Work to complete: Since the pictures are not wanted, copy only the text of every record exactly.

::: Given information

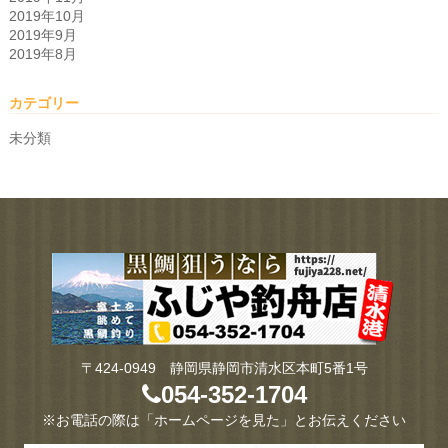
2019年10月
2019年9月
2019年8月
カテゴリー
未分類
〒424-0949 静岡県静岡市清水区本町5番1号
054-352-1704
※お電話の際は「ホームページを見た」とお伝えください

::::::

Exercise answer:
2019年10月
2019年9月
2019年8月
カテゴリー
未分類
〒424-0949 静岡県静岡市清水区本町5番1号
054-352-1704
※お電話の際は「ホームページを見た」とお伝えください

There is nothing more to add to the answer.